B is for Billion

Only 10 years ago having a structured database with 100 million records in it was quite a feat. Today Wordnik passed the 9 billion record mark with the open-source MongoDB from 10gen. But a record in an object store is quite different from a row in a circa-1999 relational database.

Object-oriented programming concepts flew right by the RDBMS long ago. Inner Joins, left/right outer, unions, etc., have served us well, but how much of our data can we model in a tabular fashion? Have you ever tried doing anything complicated in Excel with just ONE sheet?

MongoDB removes an enormous amount of friction from the development process. A record shouldn’t be limited to things like the standard “user” table, with first_name, last_name, email, etc. They should be able to hold more meaningful and conceptually deep data, like “the frequency usage of a word across all time” or “the graph of all relationships to a word”, concepts difficult to express in tabular data. By using a document-oriented database, we at Wordnik don’t need to nag a DBA to add a field or column (well, we’re a startup, so more like nag the guy sitting next to you). If we can model it in software, MongoDB can store it, simple as that. And if MongoDB can store it, we can not only get it back (very important) but *find* it with very rich and flexible queries. Object-relational mapping (ORM) has been around about as long as OOP, but let’s face it: there is no ORM solution that (a) is flexible for the developer and (b) works in harmony with the storage system (i.e. performance doesn’t suck). MongoDB does both, easily, and it’s very, very fast.

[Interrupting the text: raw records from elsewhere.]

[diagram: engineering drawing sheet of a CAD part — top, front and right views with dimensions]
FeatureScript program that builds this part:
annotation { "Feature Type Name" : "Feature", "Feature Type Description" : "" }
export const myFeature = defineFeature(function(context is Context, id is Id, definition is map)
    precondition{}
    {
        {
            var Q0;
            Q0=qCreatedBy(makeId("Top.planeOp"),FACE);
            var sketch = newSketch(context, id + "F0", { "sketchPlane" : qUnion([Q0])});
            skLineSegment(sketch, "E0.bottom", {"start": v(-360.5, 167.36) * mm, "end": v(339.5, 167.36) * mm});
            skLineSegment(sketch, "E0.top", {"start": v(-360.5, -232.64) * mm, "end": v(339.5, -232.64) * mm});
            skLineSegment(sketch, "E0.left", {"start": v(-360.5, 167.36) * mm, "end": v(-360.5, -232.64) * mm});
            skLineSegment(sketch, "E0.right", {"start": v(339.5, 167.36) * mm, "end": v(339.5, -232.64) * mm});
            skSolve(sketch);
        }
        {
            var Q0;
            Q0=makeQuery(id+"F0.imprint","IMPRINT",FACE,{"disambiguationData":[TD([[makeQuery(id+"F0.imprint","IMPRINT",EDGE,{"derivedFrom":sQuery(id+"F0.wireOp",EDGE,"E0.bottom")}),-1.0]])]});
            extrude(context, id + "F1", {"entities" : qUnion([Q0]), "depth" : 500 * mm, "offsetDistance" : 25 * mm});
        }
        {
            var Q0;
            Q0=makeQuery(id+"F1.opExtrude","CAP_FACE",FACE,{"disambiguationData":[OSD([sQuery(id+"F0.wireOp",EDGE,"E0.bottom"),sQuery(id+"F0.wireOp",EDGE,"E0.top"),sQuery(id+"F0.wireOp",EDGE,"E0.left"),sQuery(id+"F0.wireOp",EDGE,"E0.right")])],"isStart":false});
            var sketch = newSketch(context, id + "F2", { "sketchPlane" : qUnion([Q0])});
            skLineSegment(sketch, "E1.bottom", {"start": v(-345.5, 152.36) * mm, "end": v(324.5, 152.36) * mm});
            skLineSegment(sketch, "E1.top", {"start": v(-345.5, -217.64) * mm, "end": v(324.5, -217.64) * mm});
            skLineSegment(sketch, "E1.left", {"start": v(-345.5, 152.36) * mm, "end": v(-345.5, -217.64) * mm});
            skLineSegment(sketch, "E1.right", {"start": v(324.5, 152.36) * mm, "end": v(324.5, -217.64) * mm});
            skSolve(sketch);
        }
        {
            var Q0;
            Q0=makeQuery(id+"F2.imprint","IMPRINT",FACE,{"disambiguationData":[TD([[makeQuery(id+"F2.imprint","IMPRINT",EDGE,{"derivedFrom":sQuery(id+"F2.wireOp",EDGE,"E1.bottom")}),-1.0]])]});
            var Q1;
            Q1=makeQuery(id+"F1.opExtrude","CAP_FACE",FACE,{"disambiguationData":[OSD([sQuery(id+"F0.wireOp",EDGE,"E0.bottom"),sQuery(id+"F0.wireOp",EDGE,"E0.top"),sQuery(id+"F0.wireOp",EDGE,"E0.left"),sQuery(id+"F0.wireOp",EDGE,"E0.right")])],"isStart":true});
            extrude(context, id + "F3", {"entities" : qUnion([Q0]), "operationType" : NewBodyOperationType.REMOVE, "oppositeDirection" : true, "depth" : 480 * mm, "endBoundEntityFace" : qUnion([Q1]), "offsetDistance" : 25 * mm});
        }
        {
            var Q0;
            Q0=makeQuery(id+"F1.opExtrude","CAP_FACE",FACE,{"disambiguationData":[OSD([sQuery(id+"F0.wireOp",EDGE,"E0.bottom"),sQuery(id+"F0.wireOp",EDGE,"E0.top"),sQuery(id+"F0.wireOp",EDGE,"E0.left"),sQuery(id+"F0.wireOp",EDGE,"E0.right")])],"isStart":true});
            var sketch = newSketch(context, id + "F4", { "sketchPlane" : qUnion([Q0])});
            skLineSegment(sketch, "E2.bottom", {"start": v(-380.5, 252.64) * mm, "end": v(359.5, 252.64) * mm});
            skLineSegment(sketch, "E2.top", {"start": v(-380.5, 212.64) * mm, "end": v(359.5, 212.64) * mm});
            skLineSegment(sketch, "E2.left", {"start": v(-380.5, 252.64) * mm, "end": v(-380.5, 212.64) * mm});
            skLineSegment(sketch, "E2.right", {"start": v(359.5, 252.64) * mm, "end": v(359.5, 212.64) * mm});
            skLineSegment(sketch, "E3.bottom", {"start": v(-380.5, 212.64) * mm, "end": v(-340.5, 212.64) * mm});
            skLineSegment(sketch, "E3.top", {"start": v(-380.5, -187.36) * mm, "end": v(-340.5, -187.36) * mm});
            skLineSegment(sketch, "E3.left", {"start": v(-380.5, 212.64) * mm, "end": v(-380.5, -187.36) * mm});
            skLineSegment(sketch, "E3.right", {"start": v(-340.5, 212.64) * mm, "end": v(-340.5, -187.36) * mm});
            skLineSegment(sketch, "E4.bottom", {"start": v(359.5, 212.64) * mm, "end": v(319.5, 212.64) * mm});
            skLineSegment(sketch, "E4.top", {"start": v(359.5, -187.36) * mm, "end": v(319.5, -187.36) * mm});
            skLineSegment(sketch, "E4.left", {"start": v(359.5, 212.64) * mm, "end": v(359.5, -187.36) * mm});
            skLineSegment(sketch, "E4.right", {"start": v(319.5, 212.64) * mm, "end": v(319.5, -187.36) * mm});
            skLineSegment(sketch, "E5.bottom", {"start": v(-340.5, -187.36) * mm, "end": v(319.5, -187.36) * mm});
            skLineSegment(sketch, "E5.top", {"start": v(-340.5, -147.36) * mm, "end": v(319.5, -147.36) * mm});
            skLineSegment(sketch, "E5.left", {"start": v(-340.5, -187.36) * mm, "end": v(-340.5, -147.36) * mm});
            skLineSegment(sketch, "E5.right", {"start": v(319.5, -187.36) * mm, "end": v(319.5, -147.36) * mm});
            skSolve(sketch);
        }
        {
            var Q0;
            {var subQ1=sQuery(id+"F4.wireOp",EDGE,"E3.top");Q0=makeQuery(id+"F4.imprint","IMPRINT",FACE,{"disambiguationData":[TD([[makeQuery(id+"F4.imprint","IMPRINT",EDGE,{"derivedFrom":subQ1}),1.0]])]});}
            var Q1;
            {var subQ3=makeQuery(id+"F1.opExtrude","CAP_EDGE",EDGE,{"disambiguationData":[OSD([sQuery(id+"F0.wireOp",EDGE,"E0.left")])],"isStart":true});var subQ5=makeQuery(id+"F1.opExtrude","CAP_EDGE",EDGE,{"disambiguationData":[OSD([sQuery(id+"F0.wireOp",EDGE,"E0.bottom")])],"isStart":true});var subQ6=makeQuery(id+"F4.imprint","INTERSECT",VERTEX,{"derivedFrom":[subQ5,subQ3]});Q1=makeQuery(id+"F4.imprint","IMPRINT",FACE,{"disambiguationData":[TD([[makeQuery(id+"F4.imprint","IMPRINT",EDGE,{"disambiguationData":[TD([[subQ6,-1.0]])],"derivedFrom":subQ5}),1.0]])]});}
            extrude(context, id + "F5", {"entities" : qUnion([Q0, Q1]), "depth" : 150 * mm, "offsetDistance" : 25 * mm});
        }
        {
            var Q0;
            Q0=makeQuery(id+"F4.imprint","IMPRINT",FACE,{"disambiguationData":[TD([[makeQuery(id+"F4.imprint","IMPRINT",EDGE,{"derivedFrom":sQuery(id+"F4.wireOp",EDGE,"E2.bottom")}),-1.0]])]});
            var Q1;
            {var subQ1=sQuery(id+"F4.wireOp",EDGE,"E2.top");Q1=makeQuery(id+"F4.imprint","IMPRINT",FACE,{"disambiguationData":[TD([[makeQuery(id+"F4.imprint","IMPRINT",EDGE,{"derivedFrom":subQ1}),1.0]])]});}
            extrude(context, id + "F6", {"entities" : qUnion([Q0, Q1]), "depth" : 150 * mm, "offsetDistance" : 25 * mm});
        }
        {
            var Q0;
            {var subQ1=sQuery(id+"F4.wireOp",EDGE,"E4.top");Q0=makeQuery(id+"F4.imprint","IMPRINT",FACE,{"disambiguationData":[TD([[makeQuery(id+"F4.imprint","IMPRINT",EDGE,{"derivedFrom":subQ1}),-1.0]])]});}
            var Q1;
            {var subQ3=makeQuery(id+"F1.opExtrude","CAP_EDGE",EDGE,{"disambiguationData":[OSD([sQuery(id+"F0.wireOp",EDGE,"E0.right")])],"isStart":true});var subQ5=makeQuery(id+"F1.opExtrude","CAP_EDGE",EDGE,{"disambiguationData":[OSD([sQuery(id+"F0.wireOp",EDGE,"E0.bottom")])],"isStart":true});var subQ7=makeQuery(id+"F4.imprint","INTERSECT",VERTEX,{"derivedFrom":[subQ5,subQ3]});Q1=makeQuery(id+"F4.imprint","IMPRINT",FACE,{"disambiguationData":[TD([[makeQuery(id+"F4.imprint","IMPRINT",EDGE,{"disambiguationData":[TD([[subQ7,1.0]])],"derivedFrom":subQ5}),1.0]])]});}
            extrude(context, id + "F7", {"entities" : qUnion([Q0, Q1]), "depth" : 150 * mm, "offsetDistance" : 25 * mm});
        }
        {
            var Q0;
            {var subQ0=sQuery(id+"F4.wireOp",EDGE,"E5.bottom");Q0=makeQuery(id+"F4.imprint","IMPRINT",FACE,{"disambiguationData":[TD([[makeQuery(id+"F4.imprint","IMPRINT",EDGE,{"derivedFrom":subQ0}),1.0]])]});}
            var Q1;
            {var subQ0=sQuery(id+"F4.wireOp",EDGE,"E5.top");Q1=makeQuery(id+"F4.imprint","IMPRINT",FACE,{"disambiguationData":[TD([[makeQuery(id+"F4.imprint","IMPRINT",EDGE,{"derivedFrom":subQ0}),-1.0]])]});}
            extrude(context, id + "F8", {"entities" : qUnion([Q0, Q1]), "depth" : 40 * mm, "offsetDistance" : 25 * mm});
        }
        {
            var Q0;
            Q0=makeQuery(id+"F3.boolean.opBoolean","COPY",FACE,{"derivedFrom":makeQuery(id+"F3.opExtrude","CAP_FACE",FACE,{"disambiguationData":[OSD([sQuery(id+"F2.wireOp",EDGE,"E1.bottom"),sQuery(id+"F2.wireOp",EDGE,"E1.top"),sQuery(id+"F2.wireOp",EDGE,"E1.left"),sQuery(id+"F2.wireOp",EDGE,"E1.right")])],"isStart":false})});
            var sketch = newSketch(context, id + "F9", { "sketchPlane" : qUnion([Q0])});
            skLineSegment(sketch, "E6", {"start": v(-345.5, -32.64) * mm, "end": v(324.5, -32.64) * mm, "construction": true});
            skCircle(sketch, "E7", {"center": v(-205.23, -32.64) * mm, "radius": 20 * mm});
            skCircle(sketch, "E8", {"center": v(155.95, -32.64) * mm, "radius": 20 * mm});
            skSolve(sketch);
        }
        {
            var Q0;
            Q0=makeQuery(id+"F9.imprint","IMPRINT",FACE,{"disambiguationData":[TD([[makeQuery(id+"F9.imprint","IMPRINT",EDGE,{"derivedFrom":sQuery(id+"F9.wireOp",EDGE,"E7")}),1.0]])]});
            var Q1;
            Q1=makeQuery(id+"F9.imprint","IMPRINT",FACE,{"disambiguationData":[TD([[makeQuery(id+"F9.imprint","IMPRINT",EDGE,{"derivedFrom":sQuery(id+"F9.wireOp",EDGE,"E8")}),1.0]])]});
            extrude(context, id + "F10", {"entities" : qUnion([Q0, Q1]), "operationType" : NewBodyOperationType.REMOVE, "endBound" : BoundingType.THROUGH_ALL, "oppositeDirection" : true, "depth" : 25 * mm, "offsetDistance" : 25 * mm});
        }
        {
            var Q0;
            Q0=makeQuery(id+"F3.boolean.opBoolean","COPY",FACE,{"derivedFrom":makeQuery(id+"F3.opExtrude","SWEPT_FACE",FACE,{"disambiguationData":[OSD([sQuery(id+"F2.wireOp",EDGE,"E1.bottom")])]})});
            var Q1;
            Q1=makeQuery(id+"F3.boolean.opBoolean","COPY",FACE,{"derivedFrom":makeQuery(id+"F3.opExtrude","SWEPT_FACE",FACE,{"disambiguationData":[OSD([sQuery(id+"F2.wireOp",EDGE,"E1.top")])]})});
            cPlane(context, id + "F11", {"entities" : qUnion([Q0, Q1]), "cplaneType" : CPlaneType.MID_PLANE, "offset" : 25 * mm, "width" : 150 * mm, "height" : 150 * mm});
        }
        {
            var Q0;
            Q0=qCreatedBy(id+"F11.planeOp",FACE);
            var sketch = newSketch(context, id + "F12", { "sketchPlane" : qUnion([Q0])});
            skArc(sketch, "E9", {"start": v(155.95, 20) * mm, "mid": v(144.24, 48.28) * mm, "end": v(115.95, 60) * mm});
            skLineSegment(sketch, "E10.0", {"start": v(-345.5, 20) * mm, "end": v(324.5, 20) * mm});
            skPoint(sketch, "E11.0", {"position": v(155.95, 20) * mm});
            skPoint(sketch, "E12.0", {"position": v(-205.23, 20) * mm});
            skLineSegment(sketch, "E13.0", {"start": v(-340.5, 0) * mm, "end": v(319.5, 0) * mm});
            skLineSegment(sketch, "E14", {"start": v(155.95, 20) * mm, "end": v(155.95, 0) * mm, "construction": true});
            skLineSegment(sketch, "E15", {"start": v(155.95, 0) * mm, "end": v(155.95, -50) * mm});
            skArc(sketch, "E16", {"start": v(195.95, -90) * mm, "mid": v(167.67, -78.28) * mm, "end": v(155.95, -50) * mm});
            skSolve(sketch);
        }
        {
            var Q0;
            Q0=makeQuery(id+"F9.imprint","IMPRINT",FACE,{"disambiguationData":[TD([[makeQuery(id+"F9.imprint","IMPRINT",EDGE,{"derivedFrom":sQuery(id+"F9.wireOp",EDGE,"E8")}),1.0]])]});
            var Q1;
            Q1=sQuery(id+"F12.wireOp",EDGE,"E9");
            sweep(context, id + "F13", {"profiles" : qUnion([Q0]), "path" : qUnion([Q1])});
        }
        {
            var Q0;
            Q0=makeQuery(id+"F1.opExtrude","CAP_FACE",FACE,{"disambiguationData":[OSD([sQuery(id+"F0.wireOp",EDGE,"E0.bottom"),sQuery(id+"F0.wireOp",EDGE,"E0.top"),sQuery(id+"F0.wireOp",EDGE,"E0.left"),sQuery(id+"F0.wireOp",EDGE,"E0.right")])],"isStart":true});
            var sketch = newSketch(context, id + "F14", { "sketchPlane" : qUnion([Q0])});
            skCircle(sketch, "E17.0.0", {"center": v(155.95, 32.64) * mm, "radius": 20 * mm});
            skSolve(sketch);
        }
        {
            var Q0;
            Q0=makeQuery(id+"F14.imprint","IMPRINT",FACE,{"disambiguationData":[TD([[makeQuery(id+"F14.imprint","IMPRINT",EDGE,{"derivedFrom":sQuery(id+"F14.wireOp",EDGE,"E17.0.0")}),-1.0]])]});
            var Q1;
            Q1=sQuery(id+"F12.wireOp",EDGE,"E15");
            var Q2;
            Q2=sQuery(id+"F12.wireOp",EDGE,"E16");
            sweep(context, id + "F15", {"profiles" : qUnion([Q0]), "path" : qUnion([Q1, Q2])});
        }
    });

So we hit 9 billion records, which is of course very exciting. Traffic to our public API is keeps growing–MongoDB served 100M queries in the last week and didn’t break a sweat. And what’s most exciting is the number of features this helps us develop very rapidly, which we will be sneaking out over the next few weeks.

4 thoughts on “B is for Billion

  1. I’d be very interested to know a couple of things about your MongoDB setup:

    1. Are you using sharding at all? If so, how many records can you handle per shard?
    2. Are you doing any map/reduce queries across all of those 9bn records? How do you deal with MongoDB’s poor map/reduce performance?

  2. Hi Alex, we use MongoDB for a number of different data structures. One structure is not sharded and has 800M records in it. Another (the biggest) is sharded at the application layer. Distribution across the shards is pretty good but there are a couple hot spots of ~100M records. The sharding was primarily to improve bulk insert performance, not seek performance.

    We don’t use MR within MongoDB. It is powerful but we are treating the system as storage & (deep object) retrieval. We use Lucene for analytics.

    We’ll be using auto-sharding after 1.6 comes out and we get enough testing on it.

Comments are closed.